Things Not To Say to someone with a history of cancer treatment
There is nothing more devastating then to hear the words "you've got cancer"and "You have to have chemo/radiation". Some treatments involve chemo administered via IV or pills. Some treatments are administered via radiation. Most treatments combine both.
- You'll be fine! If you have never experienced sitting or lying there while chemo is administered in your body, you have no clue what it feels like. You may think it is helping. Chances are, you are not helping.....you are actually hurting. This gives a signal to the survivor that their feelings are nothing. Nothing could be further than the truth. Having chemo or radiation is a very big deal. Don't down play it.
- Aww my love one died of cancer. Or, my love one was so very sick with cancer. We, as cancer patients need love and support. Sharing that information about the death of a love one is not only inappropriate, but is extremely hurtful. The advancements of treatments are so much better than it was years ago. Not everyone who goes through treatment get sick. I never did. You may think you are helping, but you are not. We deal with the cancer diagnosis every day of our lives. Many of us are concerned about our mortality as a result of this disease and/or its treatments. So, the mention of your love one's death is like putting gasoline to fire. Stop it.

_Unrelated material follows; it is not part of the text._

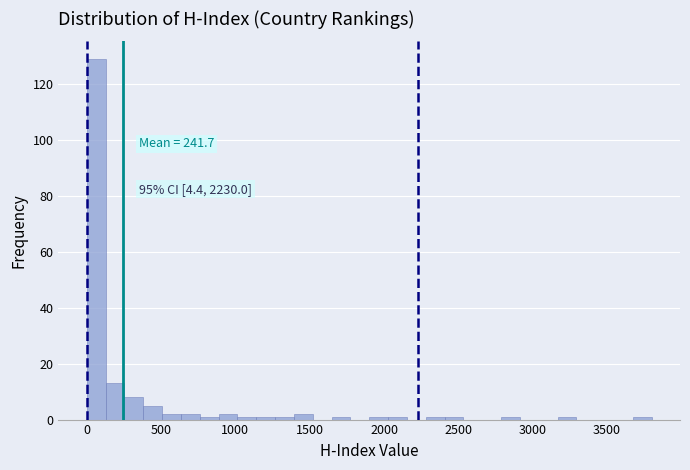

Around what value on the x-axis is the tallest bar? Give the approximate position of its centre, as read against the axis.

50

- But, you look good! You don't look like you have cancer. If I hear this one more time, I think I'm going to scream! We can't be cute and be in treatment? Please give me a break. I personally have been in treatment since 2007. Cancer survivors have good days and bad days. Fatigue can hit at any time. When it does, we have to just stop whatever is going on and get the proper rest. Think before you speak.
- I didn't call because I didn't want to wake you. Avoiding your co-worker, friend, or love one does not help with his/her recovery. So, make an effort by calling. Ask if this is a good time and if not, when is the best time of day to call. Many cancer survivors with a history of treatment are not sleeping 24/7. Pick up the phone to let them know you are thinking of them. If you don't know what to say.....say just that "I don't know what to really say, but I wanted to call to say I am thinking/praying for you". Make the call!
- I just can't handle that you have cancer! You can't handle it??? Really? So, when did this become about you??? How do you think the cancer survivor is feeling about the news? When did this become about you? Put on your big boy/girls pants and deal! If the survivor can do it, guess what??? You can too. Think about the cancer survivor. You can't see it, but they are scared to and of death! Get a grip and be there for the survivor. He or she needs you. Don't ignore him or her.
- I'll come over when you are finished your treatments. What happens if you never make it? Or sadly if the survivor doesn't? For some, there are tomorrows. You could have brighten someone's day, but your fear got the best of you. Don't let fear overtake you. Make a visit.
- Come over to pick up a plate. I've cooked a great meal. Don't ask someone who has just undergone treatment to come to your house to pick up a meal. After spending hours sometimes days of chemo and/or radiation, the survivor does not have the energy to drive to you. Both of these treatments can be quite draining. Most of the time, it takes so much out of him/her. Getting to the couch or bed is all that's in view once he/she is released from the medical facility. You GO to them! They are the ones who need help, not you.
- I don't know how to help. One will never know anything unless one asks. Chances are, you can help with something. Here are some ideas: making phone calls, fixing a cup of tea, mowing the lawn, housekeeping, organizing a shelf or closet. There are no cost to you to do these free tasks. There is generally something that can be done. Call and ask "how can I help". Using those words will signal the survivor you really want to help and just need to know how. Helping doesn't come easy for most. Asking for help is even harder.